PDA

View Full Version : HELP!!! New baby mindee problems



Jayne Walters
18-09-2014, 09:21 PM
Hi, does anyone have any experience in minding babies (just under a year old) who have never been apart from parents, never socialised with other children and never slept anywhere except on parents or with parents. What do you do if you have other mindees and can't carry the baby round all day? If every time you put the baby down or one of the other children gets too close s/he cries and will not sleep unless s/he is lying on me?

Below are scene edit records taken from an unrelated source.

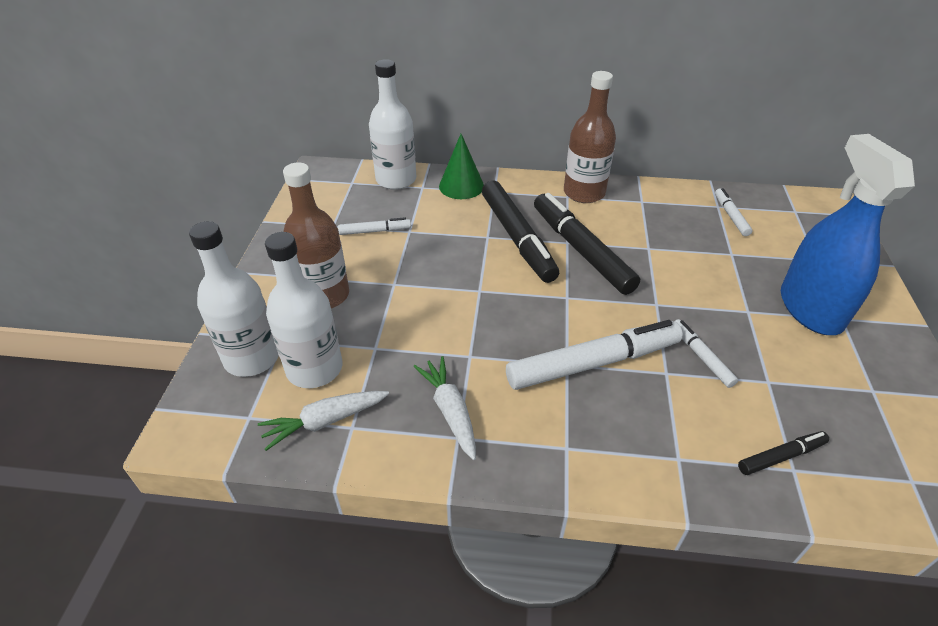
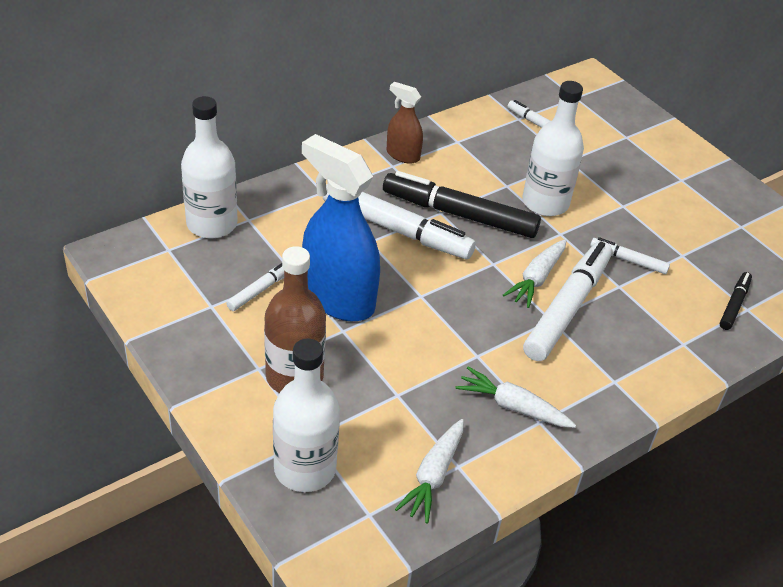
camera: 45 degrees left, 0 degrees up
white bottle [265,232,342,388] -> white bottle moved to [522,81,584,216]
green cone [439,134,484,199] -> none
black marker [482,180,559,283] -> white marker [323,185,476,259]
brown bottle [564,71,616,203] -> brown spray bottle [387,82,423,164]
blue spray bottle [781,134,915,335] -> blue spray bottle moved to [302,134,380,321]
none -> white carrot [503,239,566,308]

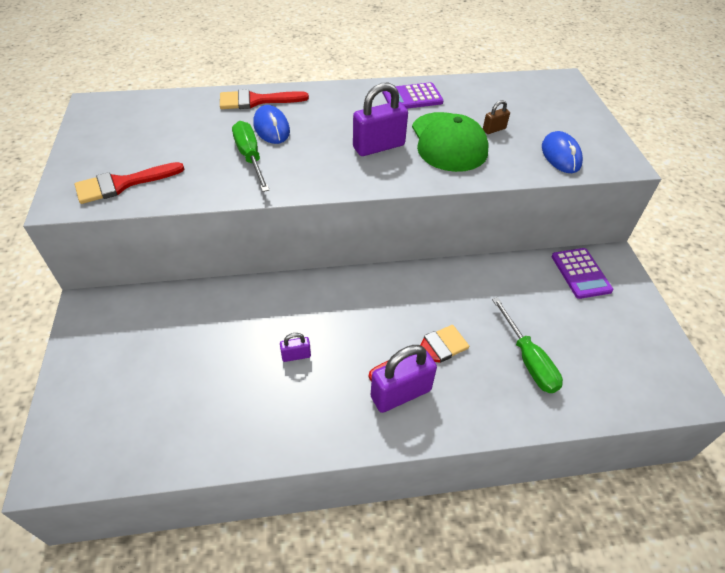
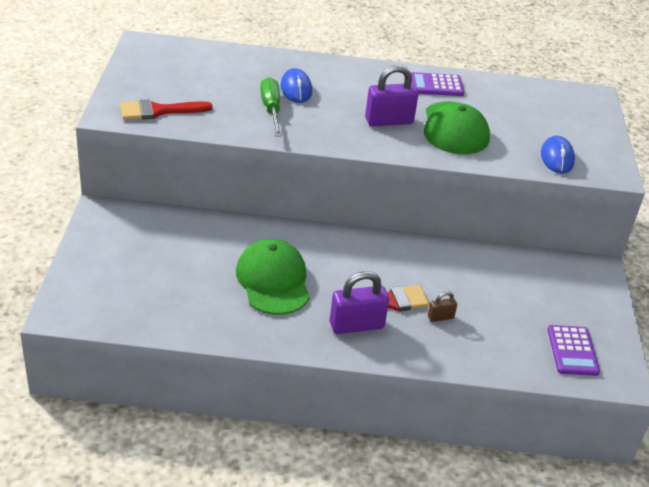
camera: 10 degrees right, 10 degrees down
red brush [220,89,309,109] -> none
purple padlock [280,333,311,362] -> green cap [236,239,310,315]
brown padlock [483,100,510,134] -> brown padlock moved to [428,291,457,322]
green screwdriver [492,297,563,393] -> none
purple calculator [552,248,613,299] -> purple calculator moved to [548,325,600,376]

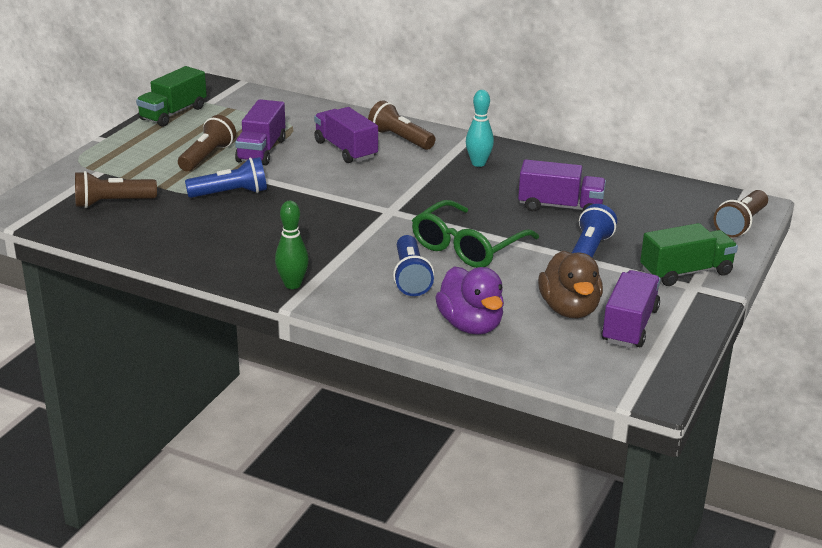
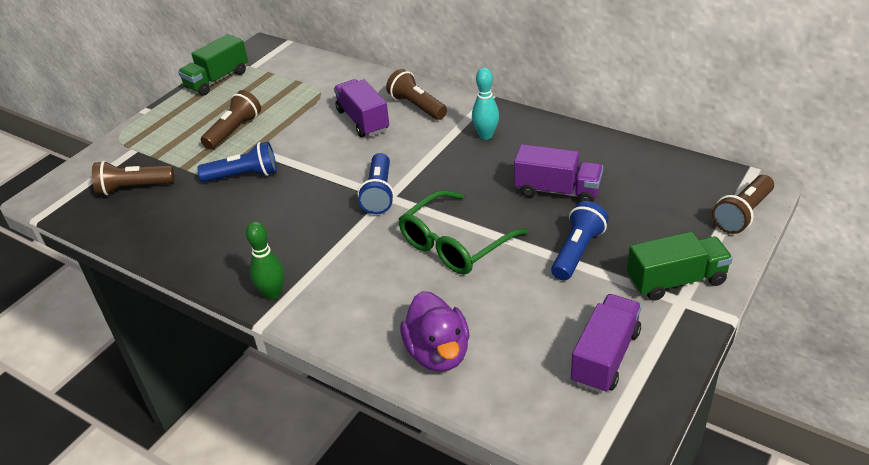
camera: 10 degrees right, 10 degrees up
purple truck [235,99,286,165] -> none
blue flashlight [393,235,434,296] -> blue flashlight moved to [358,153,394,214]
brown duck [538,250,603,318] -> none

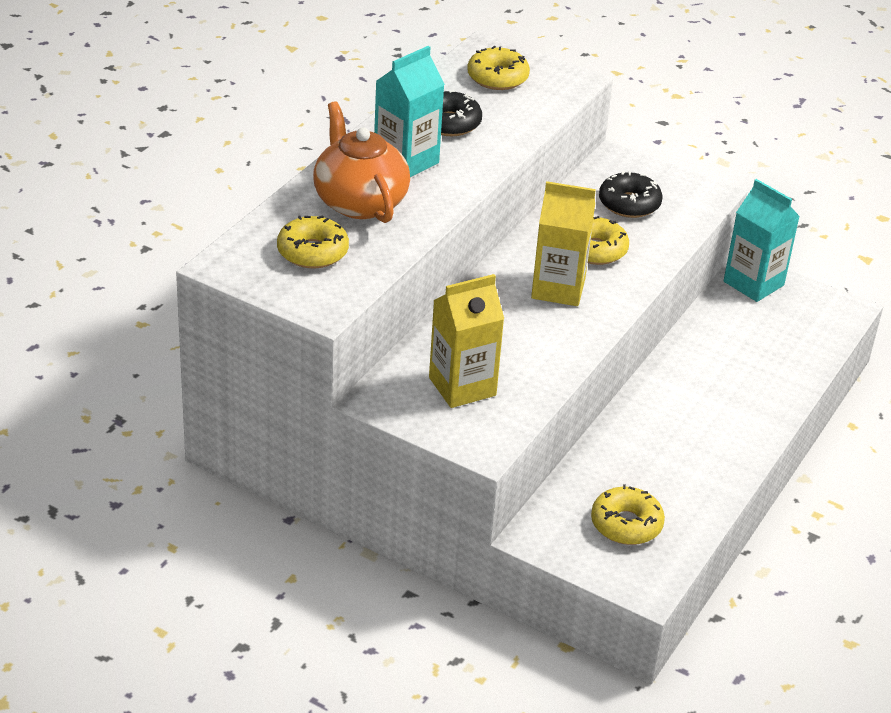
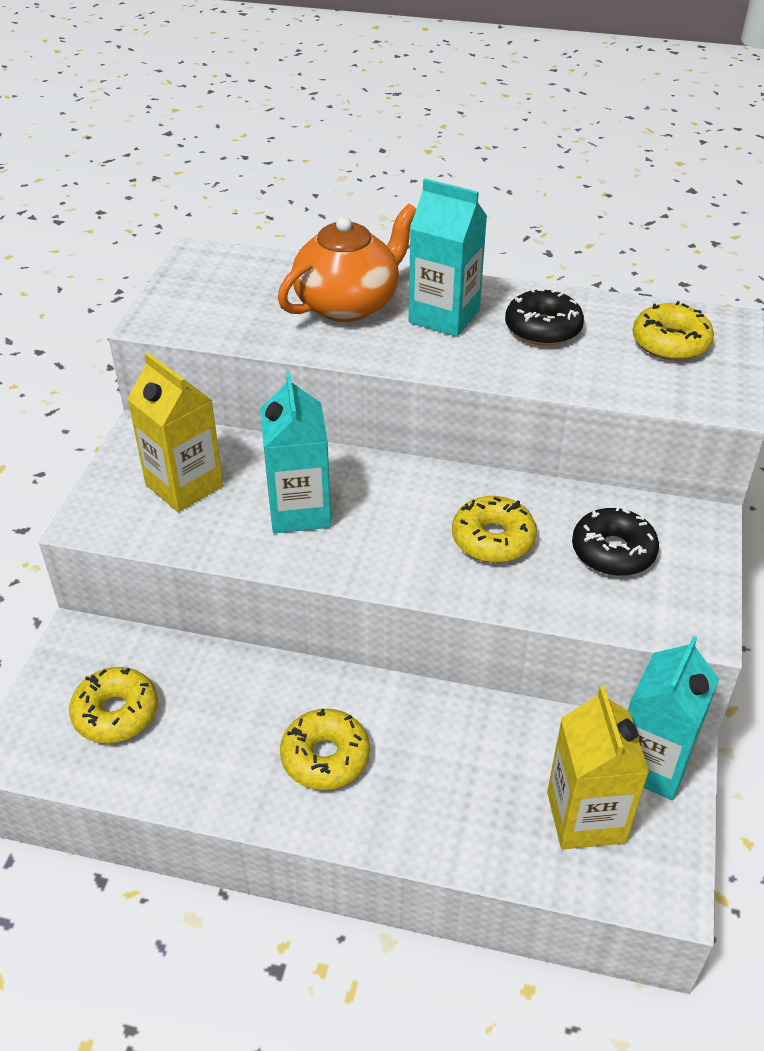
camera: 75 degrees right, 5 degrees up
yellow donut [277,215,349,268] -> yellow donut moved to [280,709,370,790]
yellow carton [531,181,596,306] -> yellow carton moved to [547,686,649,849]
none -> turquoise carton [260,372,331,533]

Please help!!! My children were dragged around baby groups from day one and slept in their own bedrooms at 6 months - I have no experience with this.

Thanks

Jayne

natlou82
18-09-2014, 09:42 PM
I know they ll be plenty of advice to come on this. I would say go with the flow, I think a few will suggest a sling to keep baby close for a while whilst keeping hands free. The important thing is that baby builds a bond and begins to feel secure in your care. It can take time, I looked after a little one like this, after a few weeks we turned a huge corner, she is now completely settled with me and it's a total joy looking after her, good luck :-)

Jayne Walters
18-09-2014, 09:48 PM
Thanks. I did think about the sling I had when my toddler was little but dismissed it as the baby is big and heavy but I will drag it down from the loft and give it a go next time. It's only temporary at the moment and only a couple of hours at a time and I think the long periods of time in between make it like starting from scratch every time.

natlou82
18-09-2014, 09:59 PM
It does make it more difficult if there's long periods of time in between. Will this become a permanent contract down the line?

gwm
18-09-2014, 10:24 PM
Whatever system you decide you use, you must get the parents to start implementing a schedule similar to yours. It will be very unfair of them to expect you to settle their little child as they continue with their 'normal' settling routine. They should be getting the little one into a routine that is consistant in both houses. You cannot be expected to ignore your other children while the baby is only looking for what it is used to.